The year for Flash started with the CVE-2015-0310 security bulletin and the corresponding fix, version 188.8.131.527. Just as that fell into our hands, Adobe warned about yet another flaw with CVE-2015-0311 and delivered 184.108.40.2066 to the world. Now, in an effort to make this more humorous, Adobe has released CVE-2015-0313 along with the 220.127.116.115 update.
These rapid-fire, back-to-back problems are irritating. The issue is compounded by the hoops one has to jump through to update Flash. The Adobe Update tool only updates Internet Explorer or your Plugin Browser (e.g. Firefox), but not both at the same time. The updater also has a nasty habit of only checking for new builds after a full login—not after returning from sleep. Windows 8 and 8.1, meanwhile, rely on a completely different mechanism that pushes out Internet Explorer Flash updates via Windows Update. Your Plugin Browser in Win8 or 8.1 requires a manual update. And Chrome, unlike Firefox and IE, receives its Flash updates through a browser update mechanism. Got all that?
Malwarebytes is reporting that the latest exploit (CVE-2015-0313) has been under active attack since December 3. Part of the success has been fueled by exploit kits being sold online, making it easy for script kiddies to get into the game. What are the bad guys using it for? Invincea says the poison of choice is crypto ransomware. Given the ubiquity of Flash and the fact that malicious adverts are being pushed on trusted domains, this puts everyone at risk, including laymen and experienced user alike.

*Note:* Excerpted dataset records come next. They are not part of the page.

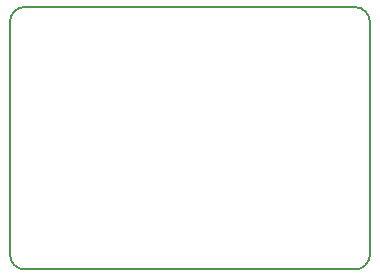
<source format=gm1>
G04 #@! TF.GenerationSoftware,KiCad,Pcbnew,(5.0.0-3-g5ebb6b6)*
G04 #@! TF.CreationDate,2018-12-16T13:46:05-05:00*
G04 #@! TF.ProjectId,555_Timer,3535355F54696D65722E6B696361645F,rev?*
G04 #@! TF.SameCoordinates,Original*
G04 #@! TF.FileFunction,Profile,NP*
%FSLAX46Y46*%
G04 Gerber Fmt 4.6, Leading zero omitted, Abs format (unit mm)*
G04 Created by KiCad (PCBNEW (5.0.0-3-g5ebb6b6)) date Sunday, December 16, 2018 at 01:46:05 PM*
%MOMM*%
%LPD*%
G01*
G04 APERTURE LIST*
%ADD10C,0.150000*%
G04 APERTURE END LIST*
D10*
X127635000Y-40640000D02*
X99695000Y-40640000D01*
X128905000Y-61595000D02*
X128905000Y-41910000D01*
X99695000Y-62865000D02*
X127635000Y-62865000D01*
X98425000Y-41910000D02*
X98425000Y-61595000D01*
X98425000Y-41910000D02*
G75*
G02X99695000Y-40640000I1270000J0D01*
G01*
X99695000Y-62865000D02*
G75*
G02X98425000Y-61595000I0J1270000D01*
G01*
X128905000Y-61595000D02*
G75*
G02X127635000Y-62865000I-1270000J0D01*
G01*
X127635000Y-40640000D02*
G75*
G02X128905000Y-41910000I0J-1270000D01*
G01*
M02*

</source>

With the sad situation laid bare, let's get to talking about what we can do to close off this vulnerability.
- Use Chrome—Trend Micro found that the exploit cannot escape the Chrome sandbox.
- Disable Flash through your add-on/extension manager.
- Enable ActiveX Filtering in IE.
- Uninstall Flash.
- Update Flash to version 18.104.22.1685.
- Those of you on Windows 8 or 8.1, remember you will needed the latest KB.msu from Windows Update for IE once released.
- Use EMET and EPM for IE. This still needs more confirmation, but these tools have been helpful in the past and are confirmed to stop the CVE-2015-0311 vulnerability.
I have one more important detail to provide as I wrap this up. Normally, the PC world gets to enjoy such misery on its own, but this problem also exists for Mac users. Hi guys!